One of the most interesting phenomena today is that growth comes from several segments simultaneously. Consumer adoption is already well established in many markets.
In UEMOA, financial inclusion rose from 56% to 71% between 2018 and 2022, mainly thanks to digital financial services and mobile money.
Merchant payments perfectly illustrate this dynamic. According to studies, their volume grew by more than 40% in 2025, making this segment one of the most dynamic in the ecosystem. This shift reflects a deeper reality: mobile money is gradually becoming an everyday tool for commerce. We see it in digital services, internet subscriptions, transport, education, retail and many other sectors. Cross-border payments will also keep growing as African companies operate across multiple markets. Mobile money is no longer a niche product; it has become an essential infrastructure for African commerce.
The mutual recognition of licenses agreement between Ghana and Rwanda was seen as an important sign for cross-border African payments. What does it reveal about the evolution of regulatory cooperation between African jurisdictions? Is it a precedent that can be replicated at scale, or still a very specific advance under certain conditions?

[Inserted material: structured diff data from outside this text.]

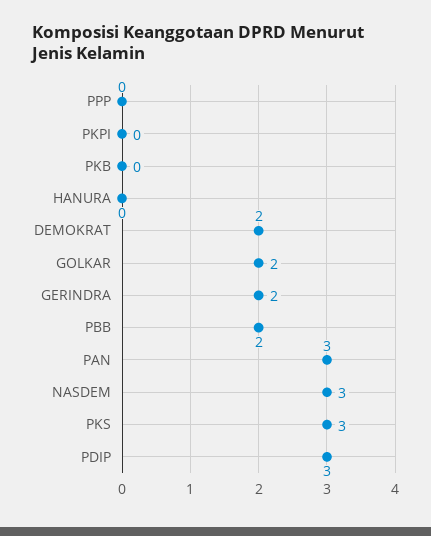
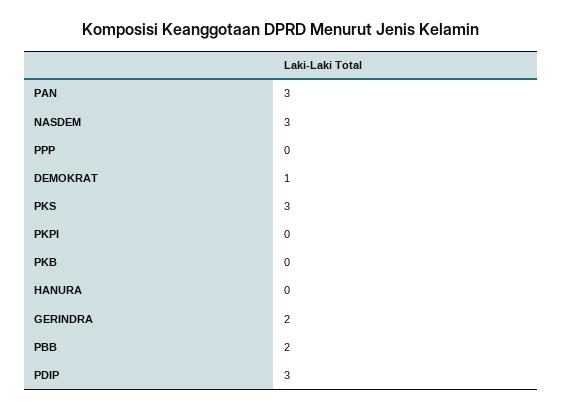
  {
    "PPP": 0,
    "PKPI": 0,
    "PKB": 0,
    "HANURA": 0,
-   "DEMOKRAT": 2,
+   "DEMOKRAT": 1,
-   "GOLKAR": 2,
    "GERINDRA": 2,
    "PBB": 2,
    "PAN": 3,
    "NASDEM": 3,
    "PKS": 3,
    "PDIP": 3
  }

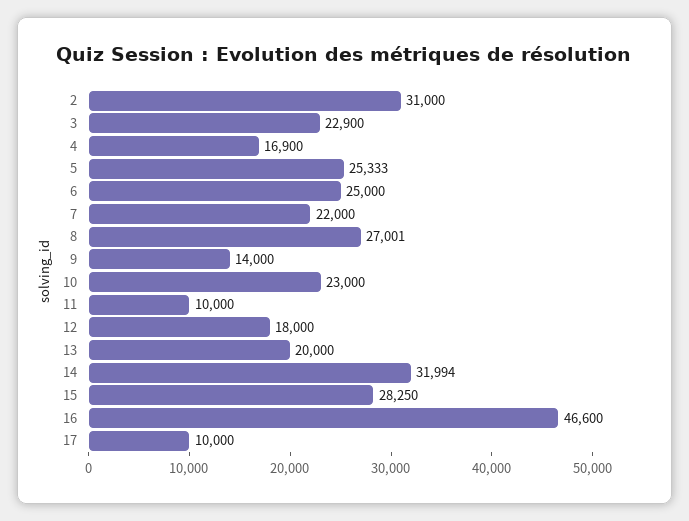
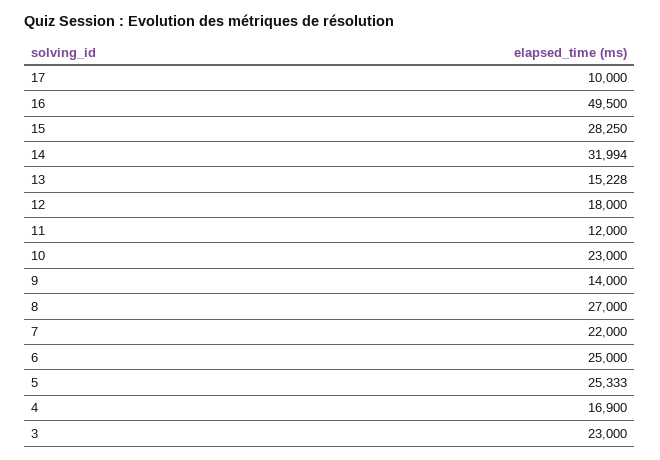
  {
-   "2": 31000,
-   "3": 22900,
+   "3": 23000,
    "4": 16900,
    "5": 25333,
    "6": 25000,
    "7": 22000,
-   "8": 27001,
+   "8": 27000,
    "9": 14000,
    "10": 23000,
-   "11": 10000,
+   "11": 12000,
    "12": 18000,
-   "13": 20000,
+   "13": 15228,
    "14": 31994,
    "15": 28250,
-   "16": 46600,
+   "16": 49500,
    "17": 10000
  }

I believe it reflects a deep-seated trend increasingly visible on the continent. African regulators recognise that trade, investment and the digital economy are becoming more integrated, and that regulatory cooperation can support economic growth while maintaining necessary safeguards. The Ghana-Rwanda agreement is one example. UEMOA’s harmonised framework is another. The approaches differ, but they reflect the same reality: economic activity now extends well beyond national borders. There will likely never be a one-size-fits-all model, but the growing willingness to collaborate, share experiences and build common frameworks is a very positive development for African trade and investment. Ultimately, Africa will need more mutual recognition mechanisms and regulatory harmonisation to support cross-border payment growth.

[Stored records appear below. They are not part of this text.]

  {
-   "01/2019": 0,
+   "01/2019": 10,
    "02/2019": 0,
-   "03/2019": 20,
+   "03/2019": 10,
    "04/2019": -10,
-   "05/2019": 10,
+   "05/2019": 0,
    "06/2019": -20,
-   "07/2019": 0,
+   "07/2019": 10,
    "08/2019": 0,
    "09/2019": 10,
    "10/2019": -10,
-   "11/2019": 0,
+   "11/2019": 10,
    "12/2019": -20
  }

Ultimately, Africa will need more mutual recognition mechanisms and regulatory harmonisation to support cross-border payment growth.
Many players talk about a future seamless and interoperable African payment network. What do you see as the realistic trajectory toward that goal? What prerequisites must be met first?
The encouraging aspect is that the main foundations already exist. Mobile money adoption is strong. Financial institutions continue to invest in digital infrastructure. Initiatives like PAPSS, PI-SPI and several regional interoperability programmes show a common ambition to strengthen connectivity. The next step requires closer collaboration among operators, banks, infrastructure providers and regulators. The goal should not be solely to speed up payments.
The goal must be to support trade, exchange and economic participation across the continent.
When businesses can serve customers in multiple countries more easily, when consumers have more options and when financial institutions access a larger regional market, the whole ecosystem benefits. But technology alone will not suffice. We also need to address issues around currency management, compliance, fraud prevention and payment network governance.
What role can infrastructure companies like PawaPay play to support the growth of a regional hub like Côte d’Ivoire? Where can you create the most value?
Our role is to reduce friction. Every time a company wants to expand into multiple African markets, it faces significant technical, regulatory and operational complexity. An infrastructure like PawaPay simplifies that expansion.
We help businesses, banks and fintechs quickly access several markets through a single platform.
For a regional hub like Côte d’Ivoire, that means more investment, more innovation and more companies capable of operating regionally and even continentally. The greatest value we can create is to accelerate the flow of funds, services and economic opportunities across the continent. In our view, the next chapter of African financial development will not only be digital; it will also be deeply pan-African.